> ENUNCIADO
Escreva a continuação do texto sobre gerações heterogêneas, começando logo depois da última frase que aparece.

Gerações heterogêneas


Gerações heterogêneas


Manhã  de quinta-feira, a primeira de maio neste 2011. O século, parece, resolveu começar, pois já agimos com os olhos no futuro, em lugar de remoer o passado como se o tentássemos consertar. A obsessão pelo perfeito, dizem uns, é a meta megalômana do Homem que quer ser deus. Nossa missão é a de corrigir desvios, aparar arestas, lixar o áspero e esmaltar o fosco.

Mania estranha, essa, a de consertar o que nos parece torto ou errado. As coisas são como são e não nos cabe mudá-las: o que está feito, feito está. Mas nós temos isso: temos de dar um pouco de luz às trevas. Depurar o ar. Despoluir as águas. Educar os pequenos. Edificar o cidadão na personalidade de cada moço (obviamente, uso o masculino como raça, não como gênero).

Liga-me uma jovem poetisa, estudante de Letras; idealista, a moça se preocupa com a Educação, coisa que não diz muito respeito a algumas autoridades. “Os professores vão se manifestar na frente da Secretaria da Educação”, diz-me a jovem. Entendo que ela alude a um artigo meu, publicado na segunda-feira, 25 de abril, texto esse que senão mereceu atenção da Secretaria da Educação do Estado – o secretário deixou-nos sem resposta; sua assessoria de imprensa esticou a quaresma, fazendo silêncio. Professores do Estado, e alguns municipais, apoiaram meu texto, telefonaram-me, comentaram comigo nas escolas, escreveram.

> LISTAGEM
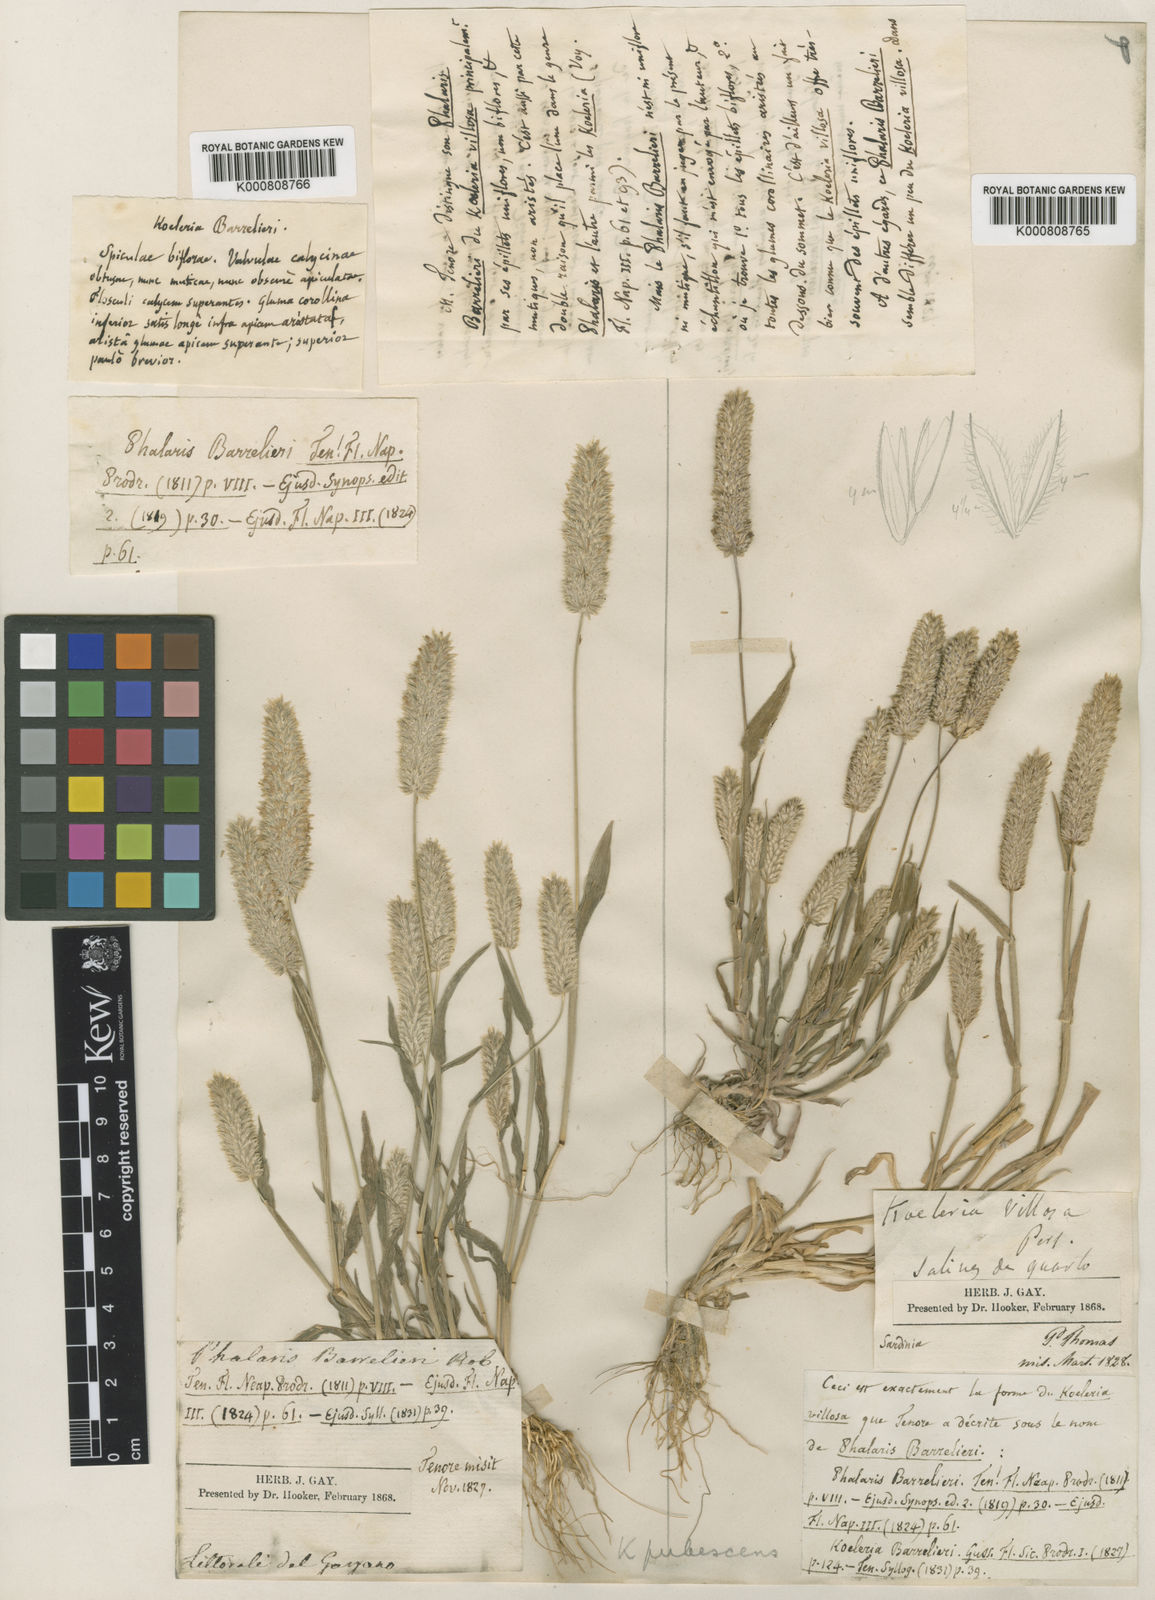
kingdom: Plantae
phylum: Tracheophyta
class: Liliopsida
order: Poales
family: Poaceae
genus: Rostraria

---

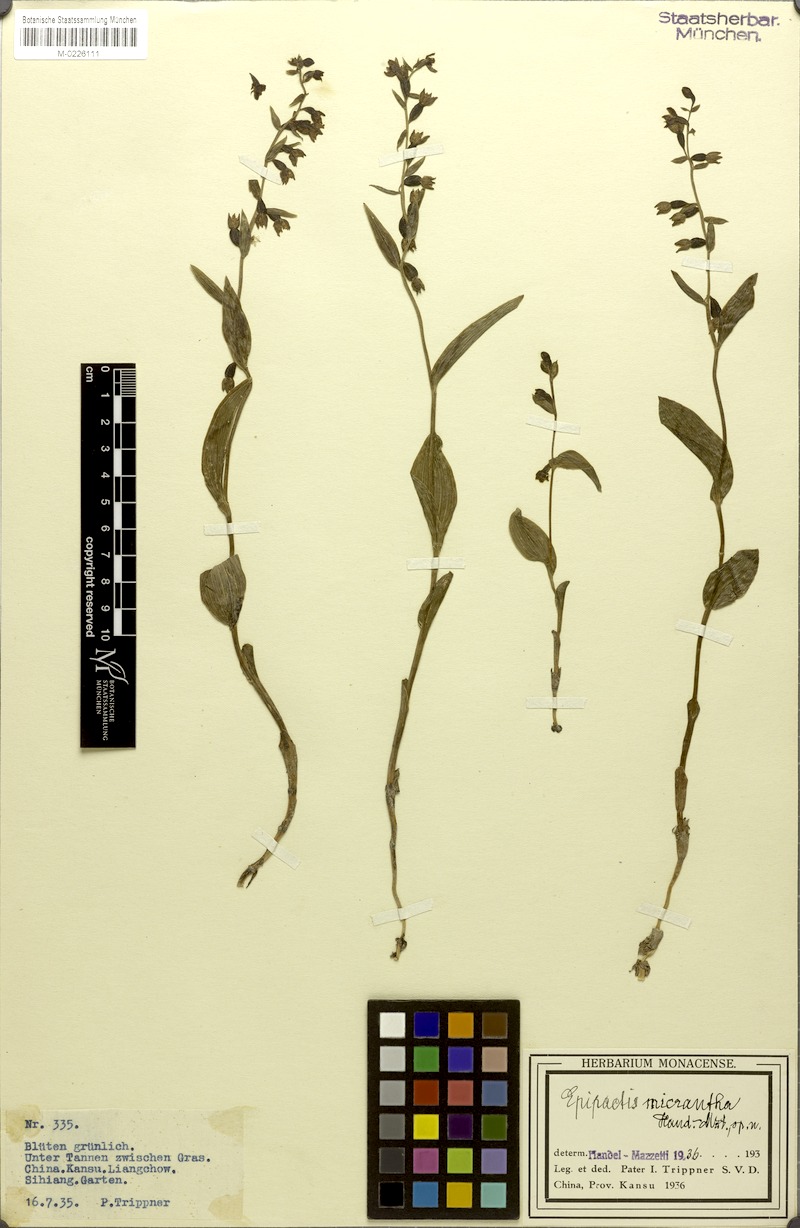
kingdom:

> RESPOSTA
Fosse há quarenta anos – o tempo em que eu era universitário – e os centros e diretórios acadêmicos teriam se manifestado contrários ao fechamento puro e simples de salas de leituras, bibliotecas, laboratórios de informática e outras iniciativas extra-classes. Sempre soubemos que educação e ensino não se dá somente na sala de aula.

Coincidentemente, um e-mail me traz um PPS, montagem em texto e fotos, em que o escriba, da minha geração, analisa os tempos de nós jovens e o de agora. Dentre tantas frases ótimas, pincei esta: “Eu pertenço a uma geração que estudava pra ficar culta e vencer na vida. Não pra ficar esperta e ganhar a vida”. O autor é José Roberto Palladino (não resisti e bolei o trocadilho: esse José Roberto não nasceu “pá ladino... Ih, ficou infame! – para usar uma expressão da nossa geração).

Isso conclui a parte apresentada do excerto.